• Work request:
Each entry below needs to be copied exactly, with nothing dropped.

• Records for the exercise:
*-*-*

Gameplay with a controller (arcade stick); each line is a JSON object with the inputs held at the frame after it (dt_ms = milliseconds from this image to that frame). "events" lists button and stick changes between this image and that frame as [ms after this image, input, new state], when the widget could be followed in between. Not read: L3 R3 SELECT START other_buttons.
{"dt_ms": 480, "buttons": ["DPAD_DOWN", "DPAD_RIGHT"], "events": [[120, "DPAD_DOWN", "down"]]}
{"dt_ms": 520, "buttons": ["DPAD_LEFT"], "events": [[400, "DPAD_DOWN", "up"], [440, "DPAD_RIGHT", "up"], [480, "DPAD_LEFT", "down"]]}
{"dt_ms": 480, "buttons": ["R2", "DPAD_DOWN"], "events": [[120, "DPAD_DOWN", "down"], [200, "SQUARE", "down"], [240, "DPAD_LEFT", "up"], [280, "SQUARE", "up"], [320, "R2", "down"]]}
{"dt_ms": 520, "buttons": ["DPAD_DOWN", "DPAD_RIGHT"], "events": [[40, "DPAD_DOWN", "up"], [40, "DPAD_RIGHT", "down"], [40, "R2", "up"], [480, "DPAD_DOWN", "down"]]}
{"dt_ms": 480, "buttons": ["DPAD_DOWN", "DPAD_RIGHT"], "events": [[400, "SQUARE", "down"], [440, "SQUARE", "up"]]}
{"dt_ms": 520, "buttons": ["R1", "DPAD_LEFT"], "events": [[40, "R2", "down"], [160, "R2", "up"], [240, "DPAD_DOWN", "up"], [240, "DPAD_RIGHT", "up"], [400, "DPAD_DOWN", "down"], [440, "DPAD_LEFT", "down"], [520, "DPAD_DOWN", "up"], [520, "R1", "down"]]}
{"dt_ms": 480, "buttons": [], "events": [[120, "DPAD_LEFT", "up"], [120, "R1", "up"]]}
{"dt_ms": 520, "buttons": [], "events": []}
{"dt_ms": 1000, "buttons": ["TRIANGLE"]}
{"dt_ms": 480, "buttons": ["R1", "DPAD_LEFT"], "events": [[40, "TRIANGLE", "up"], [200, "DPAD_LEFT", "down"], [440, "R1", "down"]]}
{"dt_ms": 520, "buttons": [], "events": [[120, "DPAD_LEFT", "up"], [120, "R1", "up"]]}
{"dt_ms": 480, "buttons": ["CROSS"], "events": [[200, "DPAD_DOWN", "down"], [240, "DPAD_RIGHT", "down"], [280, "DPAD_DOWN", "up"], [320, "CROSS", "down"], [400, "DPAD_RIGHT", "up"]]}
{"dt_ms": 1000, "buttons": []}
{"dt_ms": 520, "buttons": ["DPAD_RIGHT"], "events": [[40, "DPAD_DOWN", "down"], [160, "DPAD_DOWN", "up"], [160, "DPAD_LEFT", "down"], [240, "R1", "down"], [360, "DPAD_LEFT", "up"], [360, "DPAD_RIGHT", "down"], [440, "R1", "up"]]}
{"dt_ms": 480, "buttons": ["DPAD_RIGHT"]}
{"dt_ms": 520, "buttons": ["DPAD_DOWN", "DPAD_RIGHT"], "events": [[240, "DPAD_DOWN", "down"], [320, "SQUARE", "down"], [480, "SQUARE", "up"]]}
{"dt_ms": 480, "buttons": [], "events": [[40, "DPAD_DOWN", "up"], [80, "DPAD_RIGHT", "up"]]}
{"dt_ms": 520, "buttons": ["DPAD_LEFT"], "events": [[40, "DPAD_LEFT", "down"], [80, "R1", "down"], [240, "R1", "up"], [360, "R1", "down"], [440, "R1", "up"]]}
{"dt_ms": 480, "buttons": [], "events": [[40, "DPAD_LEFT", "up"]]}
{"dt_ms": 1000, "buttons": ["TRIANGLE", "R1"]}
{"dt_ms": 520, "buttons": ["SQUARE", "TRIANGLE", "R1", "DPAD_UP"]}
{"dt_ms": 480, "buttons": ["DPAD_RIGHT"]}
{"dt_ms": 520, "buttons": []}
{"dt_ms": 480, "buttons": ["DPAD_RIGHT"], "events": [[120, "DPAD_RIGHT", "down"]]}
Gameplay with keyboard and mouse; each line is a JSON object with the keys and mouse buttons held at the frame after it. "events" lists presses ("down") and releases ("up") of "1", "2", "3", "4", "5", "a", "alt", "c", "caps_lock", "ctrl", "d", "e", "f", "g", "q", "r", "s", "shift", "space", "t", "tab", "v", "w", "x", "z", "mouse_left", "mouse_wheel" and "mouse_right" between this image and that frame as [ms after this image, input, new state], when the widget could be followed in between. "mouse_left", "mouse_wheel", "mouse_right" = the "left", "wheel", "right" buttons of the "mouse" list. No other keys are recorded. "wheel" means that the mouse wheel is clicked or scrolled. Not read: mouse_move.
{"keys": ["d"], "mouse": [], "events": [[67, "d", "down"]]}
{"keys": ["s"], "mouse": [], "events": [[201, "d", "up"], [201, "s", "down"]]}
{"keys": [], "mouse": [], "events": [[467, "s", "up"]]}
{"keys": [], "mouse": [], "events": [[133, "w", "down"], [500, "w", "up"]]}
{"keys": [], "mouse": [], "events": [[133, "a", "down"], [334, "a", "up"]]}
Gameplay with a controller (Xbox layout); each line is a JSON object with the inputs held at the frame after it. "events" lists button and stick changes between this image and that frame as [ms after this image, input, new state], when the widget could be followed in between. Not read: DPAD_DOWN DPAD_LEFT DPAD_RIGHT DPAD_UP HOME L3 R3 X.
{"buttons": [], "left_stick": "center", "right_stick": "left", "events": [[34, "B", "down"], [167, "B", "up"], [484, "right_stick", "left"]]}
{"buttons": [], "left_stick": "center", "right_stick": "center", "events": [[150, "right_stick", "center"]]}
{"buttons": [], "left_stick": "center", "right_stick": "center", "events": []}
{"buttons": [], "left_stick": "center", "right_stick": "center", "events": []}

*-*-*

• Exercise solution:
Gameplay with a controller (arcade stick); each line is a JSON object with the inputs held at the frame after it (dt_ms = milliseconds from this image to that frame). "events" lists button and stick changes between this image and that frame as [ms after this image, input, new state], when the widget could be followed in between. Not read: L3 R3 SELECT START other_buttons.
{"dt_ms": 480, "buttons": ["DPAD_DOWN", "DPAD_RIGHT"], "events": [[120, "DPAD_DOWN", "down"]]}
{"dt_ms": 520, "buttons": ["DPAD_LEFT"], "events": [[400, "DPAD_DOWN", "up"], [440, "DPAD_RIGHT", "up"], [480, "DPAD_LEFT", "down"]]}
{"dt_ms": 480, "buttons": ["R2", "DPAD_DOWN"], "events": [[120, "DPAD_DOWN", "down"], [200, "SQUARE", "down"], [240, "DPAD_LEFT", "up"], [280, "SQUARE", "up"], [320, "R2", "down"]]}
{"dt_ms": 520, "buttons": ["DPAD_DOWN", "DPAD_RIGHT"], "events": [[40, "DPAD_DOWN", "up"], [40, "DPAD_RIGHT", "down"], [40, "R2", "up"], [480, "DPAD_DOWN", "down"]]}
{"dt_ms": 480, "buttons": ["DPAD_DOWN", "DPAD_RIGHT"], "events": [[400, "SQUARE", "down"], [440, "SQUARE", "up"]]}
{"dt_ms": 520, "buttons": ["R1", "DPAD_LEFT"], "events": [[40, "R2", "down"], [160, "R2", "up"], [240, "DPAD_DOWN", "up"], [240, "DPAD_RIGHT", "up"], [400, "DPAD_DOWN", "down"], [440, "DPAD_LEFT", "down"], [520, "DPAD_DOWN", "up"], [520, "R1", "down"]]}
{"dt_ms": 480, "buttons": [], "events": [[120, "DPAD_LEFT", "up"], [120, "R1", "up"]]}
{"dt_ms": 520, "buttons": [], "events": []}
{"dt_ms": 1000, "buttons": ["TRIANGLE"]}
{"dt_ms": 480, "buttons": ["R1", "DPAD_LEFT"], "events": [[40, "TRIANGLE", "up"], [200, "DPAD_LEFT", "down"], [440, "R1", "down"]]}
{"dt_ms": 520, "buttons": [], "events": [[120, "DPAD_LEFT", "up"], [120, "R1", "up"]]}
{"dt_ms": 480, "buttons": ["CROSS"], "events": [[200, "DPAD_DOWN", "down"], [240, "DPAD_RIGHT", "down"], [280, "DPAD_DOWN", "up"], [320, "CROSS", "down"], [400, "DPAD_RIGHT", "up"]]}
{"dt_ms": 1000, "buttons": []}
{"dt_ms": 520, "buttons": ["DPAD_RIGHT"], "events": [[40, "DPAD_DOWN", "down"], [160, "DPAD_DOWN", "up"], [160, "DPAD_LEFT", "down"], [240, "R1", "down"], [360, "DPAD_LEFT", "up"], [360, "DPAD_RIGHT", "down"], [440, "R1", "up"]]}
{"dt_ms": 480, "buttons": ["DPAD_RIGHT"]}
{"dt_ms": 520, "buttons": ["DPAD_DOWN", "DPAD_RIGHT"], "events": [[240, "DPAD_DOWN", "down"], [320, "SQUARE", "down"], [480, "SQUARE", "up"]]}
{"dt_ms": 480, "buttons": [], "events": [[40, "DPAD_DOWN", "up"], [80, "DPAD_RIGHT", "up"]]}
{"dt_ms": 520, "buttons": ["DPAD_LEFT"], "events": [[40, "DPAD_LEFT", "down"], [80, "R1", "down"], [240, "R1", "up"], [360, "R1", "down"], [440, "R1", "up"]]}
{"dt_ms": 480, "buttons": [], "events": [[40, "DPAD_LEFT", "up"]]}
{"dt_ms": 1000, "buttons": ["TRIANGLE", "R1"]}
{"dt_ms": 520, "buttons": ["SQUARE", "TRIANGLE", "R1", "DPAD_UP"]}
{"dt_ms": 480, "buttons": ["DPAD_RIGHT"]}
{"dt_ms": 520, "buttons": []}
{"dt_ms": 480, "buttons": ["DPAD_RIGHT"], "events": [[120, "DPAD_RIGHT", "down"]]}
Gameplay with keyboard and mouse; each line is a JSON object with the keys and mouse buttons held at the frame after it. "events" lists presses ("down") and releases ("up") of "1", "2", "3", "4", "5", "a", "alt", "c", "caps_lock", "ctrl", "d", "e", "f", "g", "q", "r", "s", "shift", "space", "t", "tab", "v", "w", "x", "z", "mouse_left", "mouse_wheel" and "mouse_right" between this image and that frame as [ms after this image, input, new state], when the widget could be followed in between. "mouse_left", "mouse_wheel", "mouse_right" = the "left", "wheel", "right" buttons of the "mouse" list. No other keys are recorded. "wheel" means that the mouse wheel is clicked or scrolled. Not read: mouse_move.
{"keys": ["d"], "mouse": [], "events": [[67, "d", "down"]]}
{"keys": ["s"], "mouse": [], "events": [[201, "d", "up"], [201, "s", "down"]]}
{"keys": [], "mouse": [], "events": [[467, "s", "up"]]}
{"keys": [], "mouse": [], "events": [[133, "w", "down"], [500, "w", "up"]]}
{"keys": [], "mouse": [], "events": [[133, "a", "down"], [334, "a", "up"]]}
Gameplay with a controller (Xbox layout); each line is a JSON object with the inputs held at the frame after it. "events" lists button and stick changes between this image and that frame as [ms after this image, input, new state], when the widget could be followed in between. Not read: DPAD_DOWN DPAD_LEFT DPAD_RIGHT DPAD_UP HOME L3 R3 X.
{"buttons": [], "left_stick": "center", "right_stick": "left", "events": [[34, "B", "down"], [167, "B", "up"], [484, "right_stick", "left"]]}
{"buttons": [], "left_stick": "center", "right_stick": "center", "events": [[150, "right_stick", "center"]]}
{"buttons": [], "left_stick": "center", "right_stick": "center", "events": []}
{"buttons": [], "left_stick": "center", "right_stick": "center", "events": []}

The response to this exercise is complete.